8月中旬から9月にかけて熟し、保存期間は短いため、秋のファーマーズマーケットや道の店で見かけます。チャールストンのEllen’s Homemade Ice Creamでは、秋の数週間限定でパウパウアイスクリームが提供されています。

通年はリプリーのAppalachian Distilleryでパウパウ・ムーンシャイン、バークレー・スプリングスのBerkeley Springs Brewing Companyで「Wap Wap」ビールが楽しめます。
ペパロニロール
ウェストバージニア独自のペパロニロールは、1900年代初頭にイタリア系炭鉱労働者が、携帯食としてパンにペパロニを詰めたことが起源です。現在は、柔らかい白いロールの中にペパロニを包み込み、脂が溶け出すことで冷蔵不要のジューシーな味わいが実現しています。

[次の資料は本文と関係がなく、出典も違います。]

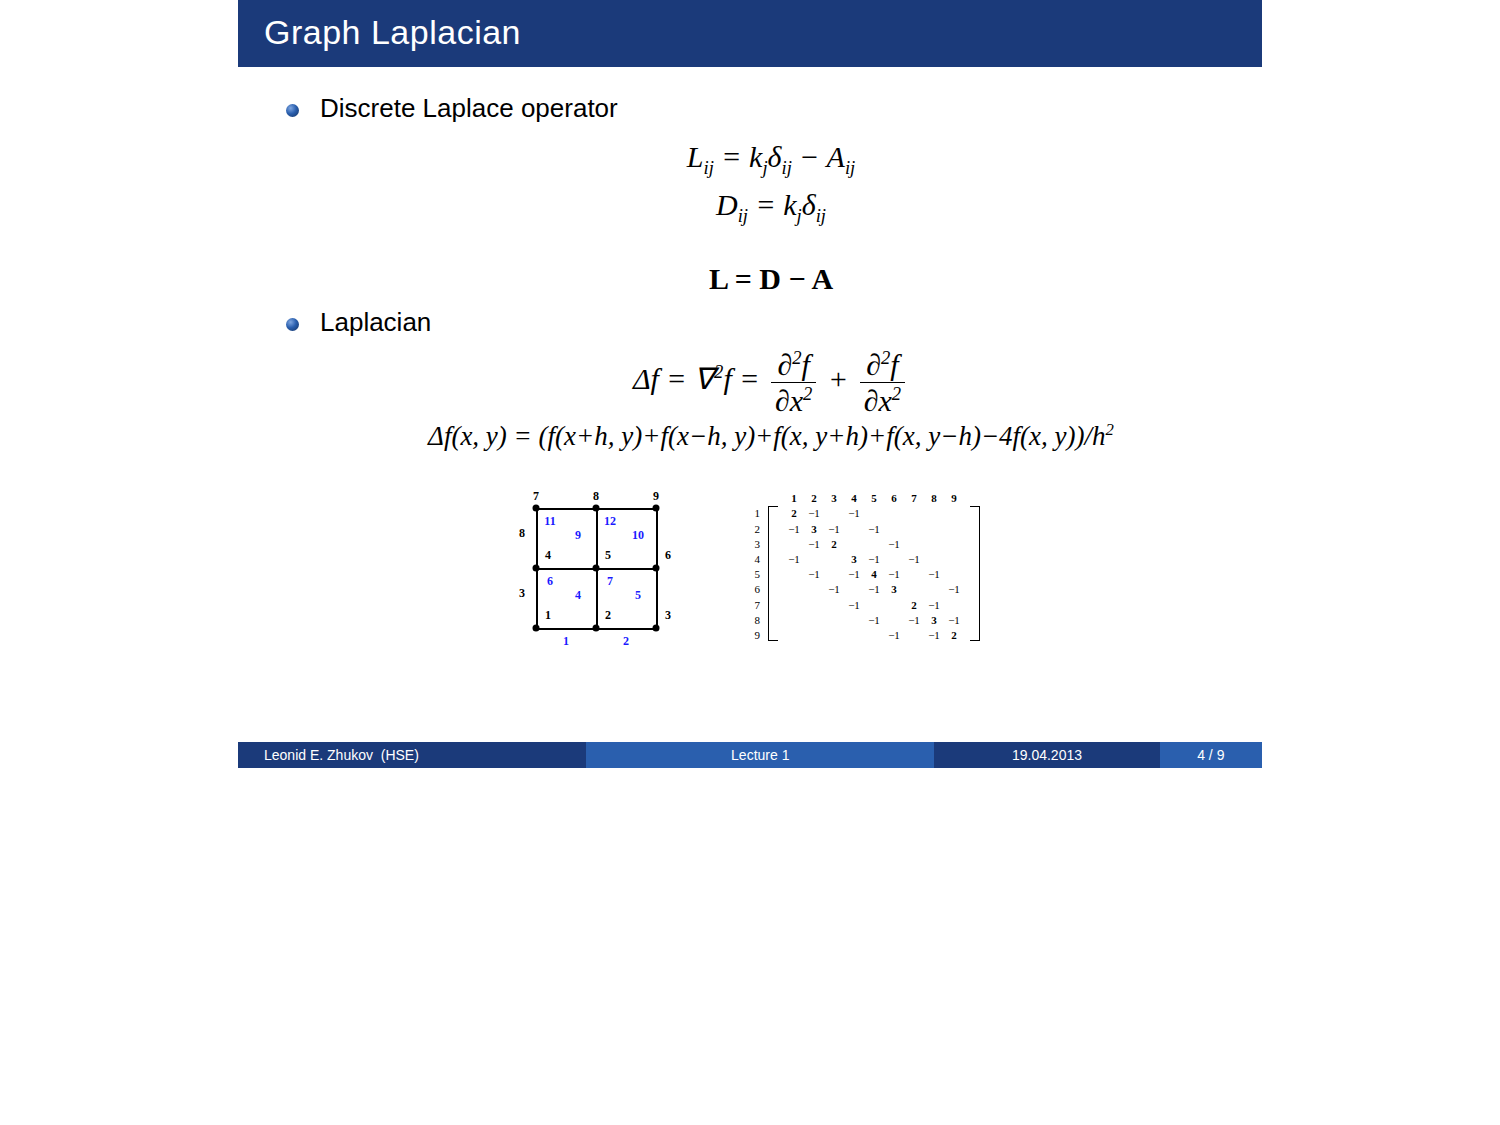Graph Laplacian
Discrete Laplace operator
Lij = kjδij − Aij Dij = kjδij L = D − A
Laplacian
Δf = ∇2f = ∂2f∂x2 + ∂2f∂x2 Δf(x, y) = (f(x+h, y)+f(x−h, y)+f(x, y+h)+f(x, y−h)−4f(x, y))/h2
7
8
9
8
4
5
6
3
1
2
3
11
12
9
10
6
7
4
5
1
2
| | | 1 | 2 | 3 | 4 | 5 | 6 | 7 | 8 | 9 | |
| --- | --- | --- | --- | --- | --- | --- | --- | --- | --- | --- | --- |
| 1 | | 2 | −1 | | −1 | | | | | | |
| 2 | −1 | 3 | −1 | | −1 | | | | |
| 3 | | −1 | 2 | | | −1 | | | |
| 4 | −1 | | | 3 | −1 | | −1 | | |
| 5 | | −1 | | −1 | 4 | −1 | | −1 | |
| 6 | | | −1 | | −1 | 3 | | | −1 |
| 7 | | | | −1 | | | 2 | −1 | |
| 8 | | | | | −1 | | −1 | 3 | −1 |
| 9 | | | | | | −1 | | −1 | 2 |
Leonid E. Zhukov (HSE)
Lecture 1
19.04.2013
4 / 9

州内のレストランやベーカリーで広く提供され、山間の町ではロールコンテストや音楽イベントを交えたフェスティバルが開催されます。
ポテトキャンディ
ジャガイモはウェストバージニアで豊富に栽培され、アイルランド系アパラチア人の間で手軽なスイーツとして親しまれました。

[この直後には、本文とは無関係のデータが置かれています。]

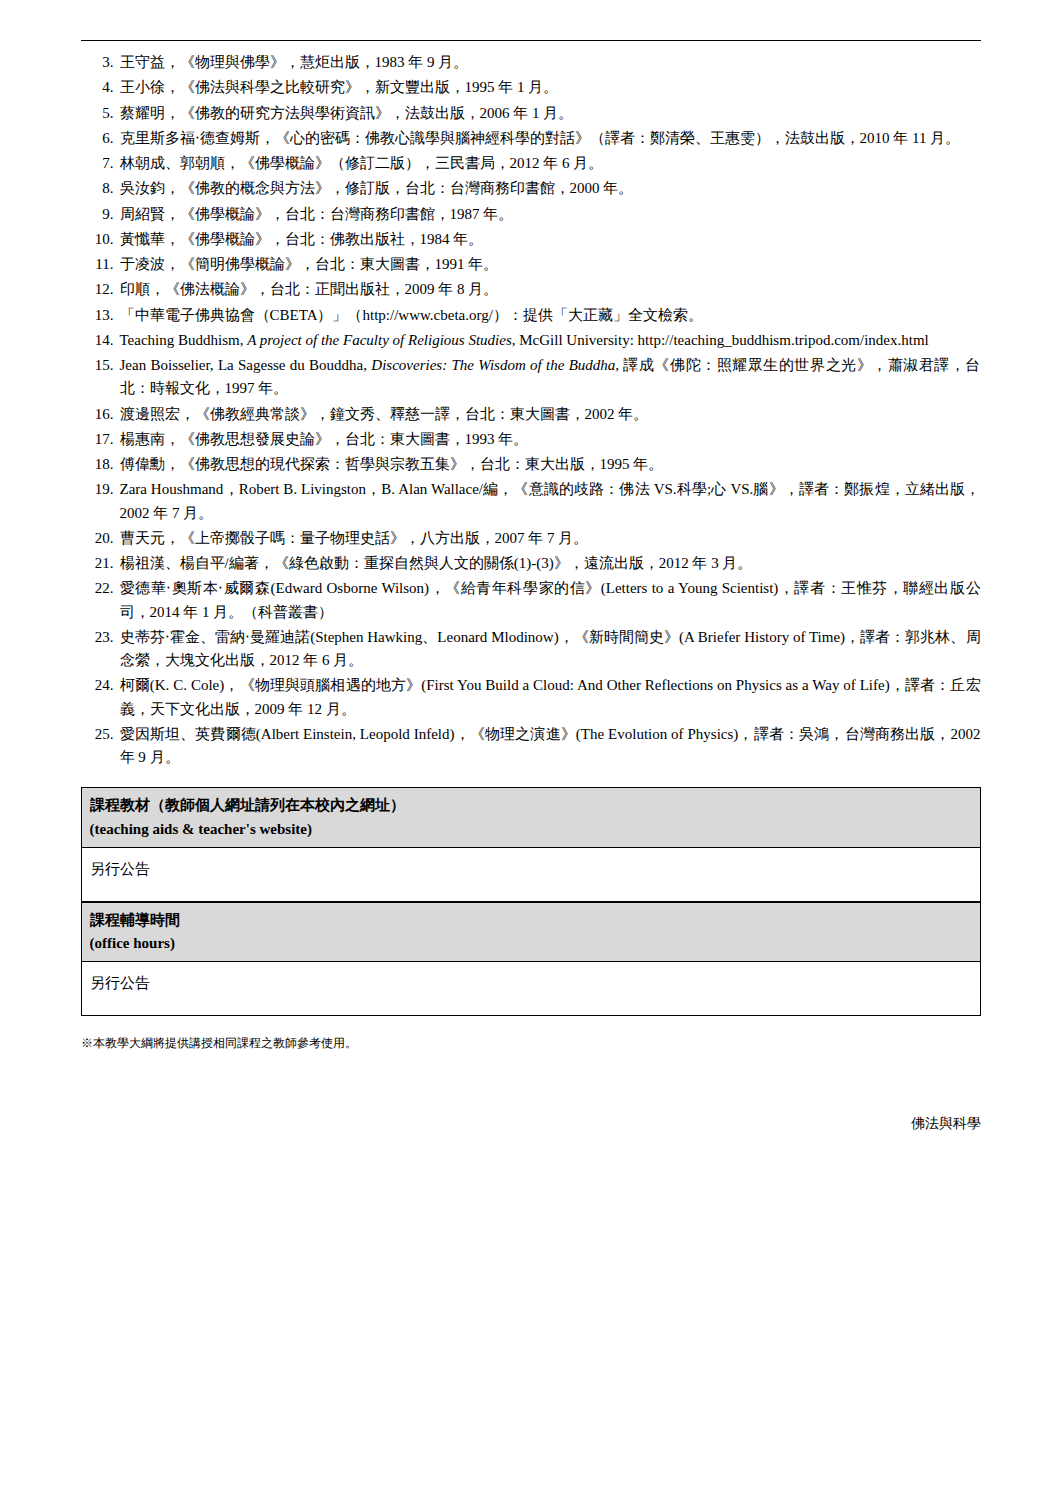3. 王守益，《物理與佛學》，慧炬出版，1983 年 9 月。
4. 王小徐，《佛法與科學之比較研究》，新文豐出版，1995 年 1 月。
5. 蔡耀明，《佛教的研究方法與學術資訊》，法鼓出版，2006 年 1 月。
6. 克里斯多福‧德查姆斯，《心的密碼：佛教心識學與腦神經科學的對話》（譯者：鄭清榮、王惠雯），法鼓出版，2010 年 11 月。
7. 林朝成、郭朝順，《佛學概論》（修訂二版），三民書局，2012 年 6 月。
8. 吳汝鈞，《佛教的概念與方法》，修訂版，台北：台灣商務印書館，2000 年。
9. 周紹賢，《佛學概論》，台北：台灣商務印書館，1987 年。
10. 黃懺華，《佛學概論》，台北：佛教出版社，1984 年。
11. 于凌波，《簡明佛學概論》，台北：東大圖書，1991 年。
12. 印順，《佛法概論》，台北：正聞出版社，2009 年 8 月。
13.「中華電子佛典協會（CBETA）」（http://www.cbeta.org/）：提供「大正藏」全文檢索。
14. Teaching Buddhism, A project of the Faculty of Religious Studies, McGill University: http://teaching_buddhism.tripod.com/index.html
15. Jean Boisselier, La Sagesse du Bouddha, Discoveries: The Wisdom of the Buddha, 譯成《佛陀：照耀眾生的世界之光》，蕭淑君譯，台北：時報文化，1997 年。
16. 渡邊照宏，《佛教經典常談》，鐘文秀、釋慈一譯，台北：東大圖書，2002 年。
17. 楊惠南，《佛教思想發展史論》，台北：東大圖書，1993 年。
18. 傅偉勳，《佛教思想的現代探索：哲學與宗教五集》，台北：東大出版，1995 年。
19. Zara Houshmand，Robert B. Livingston，B. Alan Wallace/編，《意識的歧路：佛法 VS.科學;心 VS.腦》，譯者：鄭振煌，立緒出版，2002 年 7 月。
20. 曹天元，《上帝擲骰子嗎：量子物理史話》，八方出版，2007 年 7 月。
21. 楊祖漢、楊自平/編著，《綠色啟動：重探自然與人文的關係(1)-(3)》，遠流出版，2012 年 3 月。
22. 愛德華‧奧斯本‧威爾森(Edward Osborne Wilson)，《給青年科學家的信》(Letters to a Young Scientist)，譯者：王惟芬，聯經出版公司，2014 年 1 月。（科普叢書）
23. 史蒂芬‧霍金、雷納‧曼羅迪諾(Stephen Hawking、Leonard Mlodinow)，《新時間簡史》(A Briefer History of Time)，譯者：郭兆林、周念縈，大塊文化出版，2012 年 6 月。
24. 柯爾(K. C. Cole)，《物理與頭腦相遇的地方》(First You Build a Cloud: And Other Reflections on Physics as a Way of Life)，譯者：丘宏義，天下文化出版，2009 年 12 月。
25. 愛因斯坦、英費爾德(Albert Einstein, Leopold Infeld)，《物理之演進》(The Evolution of Physics)，譯者：吳鴻，台灣商務出版，2002 年 9 月。
課程教材（教師個人網址請列在本校內之網址）
(teaching aids & teacher's website)
另行公告
課程輔導時間
(office hours)
另行公告
※本教學大綱將提供講授相同課程之教師參考使用。
佛法與科學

1900年代初頭、ドイツ系移民がレシピを持ち込み、マッシュポテトに粉砂糖を混ぜ、後にピーナッツバターを加えて甘くてナッツの風味が広がる食感に仕上げました。ハロウィンやクリスマスの季節に特に人気です。
ハーパーズフェリーのTrue Treats Historic Candyは、聖書時代から1900年代初頭までの歴史的キャンディを再現する全米唯一の店で、毎週新鮮なポテトキャンディを製造しています。
そば(バックウィート)
大恐慌期に「保険作物」として導入されたそばは、成長が早く多用途で、アパラチア全域でそばパンケーキ(通称「ケーキ」)の需要を支えました。

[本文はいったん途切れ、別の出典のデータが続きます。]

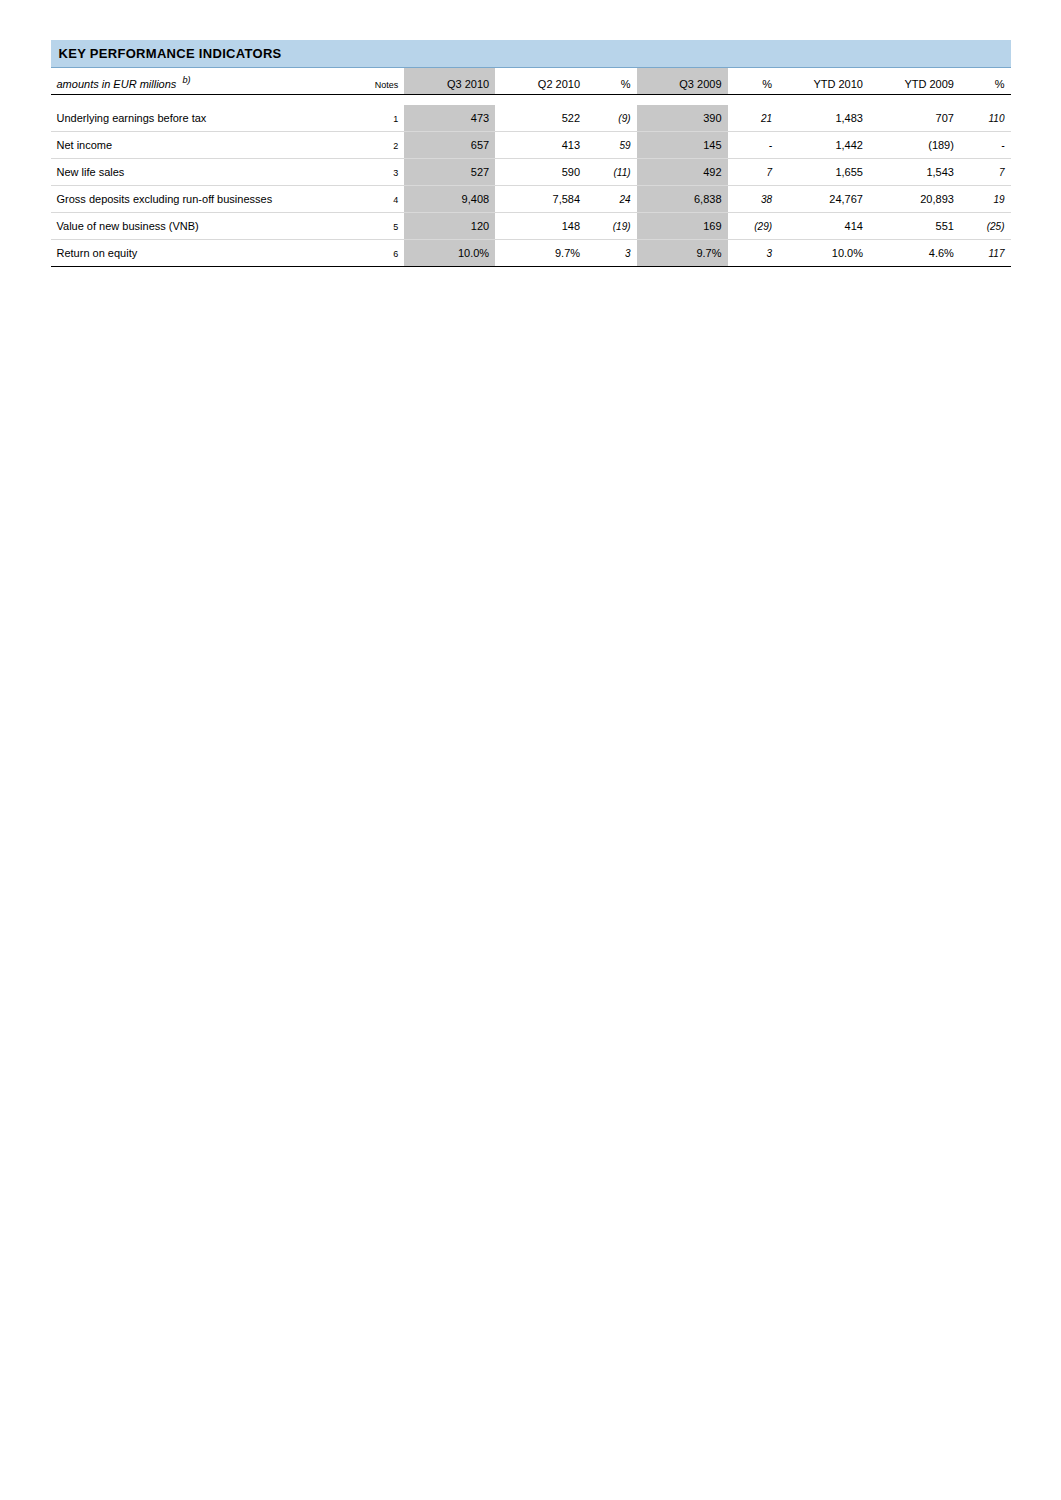KEY PERFORMANCE INDICATORS
| amounts in EUR millions b) | Notes | Q3 2010 | Q2 2010 | % | Q3 2009 | % | YTD 2010 | YTD 2009 | % |
| --- | --- | --- | --- | --- | --- | --- | --- | --- | --- |
| Underlying earnings before tax | 1 | 473 | 522 | (9) | 390 | 21 | 1,483 | 707 | 110 |
| Net income | 2 | 657 | 413 | 59 | 145 | - | 1,442 | (189) | - |
| New life sales | 3 | 527 | 590 | (11) | 492 | 7 | 1,655 | 1,543 | 7 |
| Gross deposits excluding run-off businesses | 4 | 9,408 | 7,584 | 24 | 6,838 | 38 | 24,767 | 20,893 | 19 |
| Value of new business (VNB) | 5 | 120 | 148 | (19) | 169 | (29) | 414 | 551 | (25) |
| Return on equity | 6 | 10.0% | 9.7% | 3 | 9.7% | 3 | 10.0% | 4.6% | 117 |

現在は提供店が減少していますが、ダイナーではソーセージやベーコン、卵、グレイビー、メープルシロップ、リンゴバターと合わせて提供されます。
レディ・ジャスティスのコーンブレッド
この受賞歴のあるコーンブレッドは、1976年にウェストバージニア州クォーターホースクイーンに選ばれた乗馬選手キャシー・リー・コマー・ジャスティスが考案しました。

1980年代初頭に妊娠中にベーキングへ転向し、ブルーリボンとベスト・オブ・ショーを受賞。現在は5つ星リゾート「グリーンブライヤー・リゾート」のメニューに掲載されています。
ハットフィールド&マッコイ・ムーンシャイン
デビル・アンセ・ハットフィールドの旧所有地で、彼のレシピを元に製造される90度(約45%)のホワイトコーンウィスキーです。100%ウェストバージニア産コーンを使用し、ギルバートの小規模蒸留所で手作りされます。

蒸留所見学や無料試飲が可能で、ダブルバレル・バーボン、リアル・マッコイ・コーンウィスキー、オールド・ランドルフ・レシピ、シナモン・デビルズ・ファイアなどのバリエーションもあります。
最新の料理シーン
ウェストバージニアのシェフは、アパラチアの食材を洗練させています。ウィーリングのVagabond Kitchenでは、マット・ウェルシュシェフがランプ、そば、パウパウ、そして地中海風のピクルスと合わせたペパロニロールなどを提供。
ハリソン郡の六世代にわたる農場Lost Creek Farmは、遺伝子保存された作物を供給。マイク・コステロシェフとベーカリーのエイミー・ドーソンは、2018年に『Parts Unknown』でアンソニー・ボーディンにパウパウアイスクリームを提供しました。
チャールストンの1010 Bridge(ポール・スミスオーナー)は、アパラチアとローカンの融合料理を提供し、ピクルスランプのピコと地元産ゆで卵のガカモレを添えたチップスなどが人気です。
「Almost Heaven」の名が示す通り、ウェストバージニアの味は深い歴史とともに進化し続け、季節ごとの地元食材を活かした創作料理は、旅行者も地元民も楽しめます。